TEXTE DU DOCUMENT -
___

Robert Margé, manageuréador des corridas, déplore des pertes financières.
Qui va l’entendre, l’aider, sécher ses larmes et réemplir la caisse ? Qui donc ?
L’édition 2010 de la feria biterroise a eu lieu du 12 au 15 août. Elle appelle plusieurs observations de notre part :
Fréquentation en baisse.
Selon les calculs officiels de la police, 945.000 personnes auraient participé à la feria 2010. C’est moins qu’en 2009 où on avait compté entre 1 et 1,2 million de festaïres. Beaucoup de personnes ne se contentent pas d’une seule nuit de feria et y retournent les nuits suivantes. Ces festaïres sont comptés plusieurs fois. Les estimations chiffrées de la police sont donc supérieures à la réalité.

___

ENTRÉES FOURNIES -
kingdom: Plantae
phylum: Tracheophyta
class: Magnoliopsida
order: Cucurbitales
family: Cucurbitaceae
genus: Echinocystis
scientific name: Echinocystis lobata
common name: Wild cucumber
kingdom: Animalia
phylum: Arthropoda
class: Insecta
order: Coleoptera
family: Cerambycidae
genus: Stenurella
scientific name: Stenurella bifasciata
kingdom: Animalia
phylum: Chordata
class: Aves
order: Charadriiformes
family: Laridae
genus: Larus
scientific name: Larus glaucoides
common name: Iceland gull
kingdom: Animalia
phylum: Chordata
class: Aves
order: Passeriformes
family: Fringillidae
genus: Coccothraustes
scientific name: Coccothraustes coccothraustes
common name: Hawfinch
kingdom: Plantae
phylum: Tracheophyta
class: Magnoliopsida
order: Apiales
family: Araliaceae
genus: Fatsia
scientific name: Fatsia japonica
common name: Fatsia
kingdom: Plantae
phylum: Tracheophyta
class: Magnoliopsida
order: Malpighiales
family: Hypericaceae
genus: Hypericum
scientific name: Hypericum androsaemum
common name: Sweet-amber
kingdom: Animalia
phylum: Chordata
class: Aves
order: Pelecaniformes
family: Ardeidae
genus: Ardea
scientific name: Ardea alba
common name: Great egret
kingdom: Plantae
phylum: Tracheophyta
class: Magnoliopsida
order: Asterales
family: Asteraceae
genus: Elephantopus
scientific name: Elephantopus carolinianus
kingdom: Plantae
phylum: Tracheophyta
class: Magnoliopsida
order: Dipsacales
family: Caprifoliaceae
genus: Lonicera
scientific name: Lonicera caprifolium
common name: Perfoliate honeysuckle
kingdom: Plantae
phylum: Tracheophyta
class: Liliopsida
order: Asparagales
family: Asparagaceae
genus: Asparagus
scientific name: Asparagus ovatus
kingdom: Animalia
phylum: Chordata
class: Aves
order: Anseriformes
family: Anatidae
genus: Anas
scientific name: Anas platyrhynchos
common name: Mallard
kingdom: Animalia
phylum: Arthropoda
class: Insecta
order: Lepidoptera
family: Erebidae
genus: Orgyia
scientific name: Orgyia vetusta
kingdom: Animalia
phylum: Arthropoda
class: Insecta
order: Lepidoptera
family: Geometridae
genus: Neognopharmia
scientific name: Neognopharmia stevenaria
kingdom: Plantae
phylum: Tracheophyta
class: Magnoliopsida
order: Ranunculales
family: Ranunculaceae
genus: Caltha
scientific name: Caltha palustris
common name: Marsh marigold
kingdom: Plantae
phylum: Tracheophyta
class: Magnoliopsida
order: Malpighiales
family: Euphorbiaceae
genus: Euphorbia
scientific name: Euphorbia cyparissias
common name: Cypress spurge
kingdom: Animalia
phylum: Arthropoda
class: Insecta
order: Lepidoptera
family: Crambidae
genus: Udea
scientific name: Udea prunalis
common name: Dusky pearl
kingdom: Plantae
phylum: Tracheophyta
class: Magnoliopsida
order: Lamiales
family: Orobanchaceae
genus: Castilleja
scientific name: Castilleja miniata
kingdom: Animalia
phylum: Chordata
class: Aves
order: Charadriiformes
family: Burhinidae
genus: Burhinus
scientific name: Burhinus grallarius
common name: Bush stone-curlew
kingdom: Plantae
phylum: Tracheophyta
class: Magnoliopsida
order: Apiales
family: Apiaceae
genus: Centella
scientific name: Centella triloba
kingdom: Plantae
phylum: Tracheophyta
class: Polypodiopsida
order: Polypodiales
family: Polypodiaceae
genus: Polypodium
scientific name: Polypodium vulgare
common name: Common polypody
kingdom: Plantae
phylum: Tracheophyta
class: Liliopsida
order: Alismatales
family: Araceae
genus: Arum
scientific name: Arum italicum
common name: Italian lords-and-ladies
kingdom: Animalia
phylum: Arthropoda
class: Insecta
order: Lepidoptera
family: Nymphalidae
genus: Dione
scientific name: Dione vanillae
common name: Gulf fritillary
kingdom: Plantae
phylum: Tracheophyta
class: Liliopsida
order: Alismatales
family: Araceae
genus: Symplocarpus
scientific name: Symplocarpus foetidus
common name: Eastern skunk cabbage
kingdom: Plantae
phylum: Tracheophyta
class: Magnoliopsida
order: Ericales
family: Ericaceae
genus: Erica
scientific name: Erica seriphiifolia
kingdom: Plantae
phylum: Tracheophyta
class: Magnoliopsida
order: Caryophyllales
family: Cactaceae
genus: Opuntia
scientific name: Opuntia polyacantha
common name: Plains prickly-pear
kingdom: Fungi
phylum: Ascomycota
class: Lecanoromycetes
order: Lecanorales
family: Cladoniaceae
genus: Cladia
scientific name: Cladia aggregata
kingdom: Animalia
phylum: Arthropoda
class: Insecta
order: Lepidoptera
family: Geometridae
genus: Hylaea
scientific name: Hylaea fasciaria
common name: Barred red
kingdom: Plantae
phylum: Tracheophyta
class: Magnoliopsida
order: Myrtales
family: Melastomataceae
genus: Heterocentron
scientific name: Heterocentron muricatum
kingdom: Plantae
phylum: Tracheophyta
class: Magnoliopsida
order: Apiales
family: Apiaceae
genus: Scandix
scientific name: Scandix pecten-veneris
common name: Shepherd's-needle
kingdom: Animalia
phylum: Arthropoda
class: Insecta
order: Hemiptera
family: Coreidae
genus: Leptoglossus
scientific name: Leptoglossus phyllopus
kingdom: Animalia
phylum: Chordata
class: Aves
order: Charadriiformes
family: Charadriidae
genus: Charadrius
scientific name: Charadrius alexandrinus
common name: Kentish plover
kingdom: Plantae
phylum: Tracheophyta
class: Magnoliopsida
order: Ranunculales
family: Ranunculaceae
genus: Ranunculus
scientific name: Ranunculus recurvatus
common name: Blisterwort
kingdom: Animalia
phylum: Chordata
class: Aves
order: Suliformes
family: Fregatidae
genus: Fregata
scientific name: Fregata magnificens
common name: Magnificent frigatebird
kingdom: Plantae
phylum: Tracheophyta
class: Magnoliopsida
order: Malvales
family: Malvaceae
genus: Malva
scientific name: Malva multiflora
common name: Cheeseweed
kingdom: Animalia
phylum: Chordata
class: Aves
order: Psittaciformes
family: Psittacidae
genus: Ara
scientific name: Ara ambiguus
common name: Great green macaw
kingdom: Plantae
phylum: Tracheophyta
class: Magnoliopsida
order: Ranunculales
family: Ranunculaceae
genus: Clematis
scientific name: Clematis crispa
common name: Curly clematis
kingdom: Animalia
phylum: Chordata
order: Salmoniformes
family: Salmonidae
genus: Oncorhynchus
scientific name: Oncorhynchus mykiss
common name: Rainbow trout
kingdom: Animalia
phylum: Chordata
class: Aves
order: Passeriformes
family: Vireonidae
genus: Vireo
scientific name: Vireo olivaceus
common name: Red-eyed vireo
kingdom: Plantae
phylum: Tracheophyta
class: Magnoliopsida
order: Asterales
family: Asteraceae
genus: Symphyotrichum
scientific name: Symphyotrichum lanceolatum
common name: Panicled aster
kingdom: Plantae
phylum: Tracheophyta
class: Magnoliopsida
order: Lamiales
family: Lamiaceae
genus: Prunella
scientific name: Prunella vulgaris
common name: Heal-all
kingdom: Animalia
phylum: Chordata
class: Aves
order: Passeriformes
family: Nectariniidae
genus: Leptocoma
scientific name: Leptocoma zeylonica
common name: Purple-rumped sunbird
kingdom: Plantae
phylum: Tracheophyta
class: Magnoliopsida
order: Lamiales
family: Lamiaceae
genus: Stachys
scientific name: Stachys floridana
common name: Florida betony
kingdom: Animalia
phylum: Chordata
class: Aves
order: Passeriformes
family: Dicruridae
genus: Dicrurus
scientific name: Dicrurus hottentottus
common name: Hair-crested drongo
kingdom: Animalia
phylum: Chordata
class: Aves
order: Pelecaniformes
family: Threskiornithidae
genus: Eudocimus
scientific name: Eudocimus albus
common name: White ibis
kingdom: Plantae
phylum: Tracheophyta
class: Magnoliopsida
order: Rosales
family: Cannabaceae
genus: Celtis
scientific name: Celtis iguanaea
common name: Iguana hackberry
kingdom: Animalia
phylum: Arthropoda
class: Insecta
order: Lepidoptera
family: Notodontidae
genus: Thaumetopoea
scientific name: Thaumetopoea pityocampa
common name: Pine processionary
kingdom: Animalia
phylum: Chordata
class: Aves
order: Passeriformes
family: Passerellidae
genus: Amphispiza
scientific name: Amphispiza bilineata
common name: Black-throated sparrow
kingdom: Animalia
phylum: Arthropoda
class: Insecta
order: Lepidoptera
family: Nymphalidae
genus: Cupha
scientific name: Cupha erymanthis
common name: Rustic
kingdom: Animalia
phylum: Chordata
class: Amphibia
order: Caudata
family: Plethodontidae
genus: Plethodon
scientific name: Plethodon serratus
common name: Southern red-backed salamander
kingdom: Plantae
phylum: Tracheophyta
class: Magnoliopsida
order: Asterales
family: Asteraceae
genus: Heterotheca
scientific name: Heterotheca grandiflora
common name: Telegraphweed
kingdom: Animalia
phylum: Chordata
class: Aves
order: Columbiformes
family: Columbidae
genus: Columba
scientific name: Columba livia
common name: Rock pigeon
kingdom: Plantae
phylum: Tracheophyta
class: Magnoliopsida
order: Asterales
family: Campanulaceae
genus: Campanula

___

CONSIGNE - Reproduisez à l'identique le passage du texte sur la feria biterroise situé entre « L’édition 2010 de » et « à la réalité. », ces deux bornes comprises. Les entrées qui précèdent forment un matériau indépendant du texte.

RÉPONSE -
L’édition 2010 de la feria biterroise a eu lieu du 12 au 15 août. Elle appelle plusieurs observations de notre part :
Fréquentation en baisse.
Selon les calculs officiels de la police, 945.000 personnes auraient participé à la feria 2010. C’est moins qu’en 2009 où on avait compté entre 1 et 1,2 million de festaïres. Beaucoup de personnes ne se contentent pas d’une seule nuit de feria et y retournent les nuits suivantes. Ces festaïres sont comptés plusieurs fois. Les estimations chiffrées de la police sont donc supérieures à la réalité.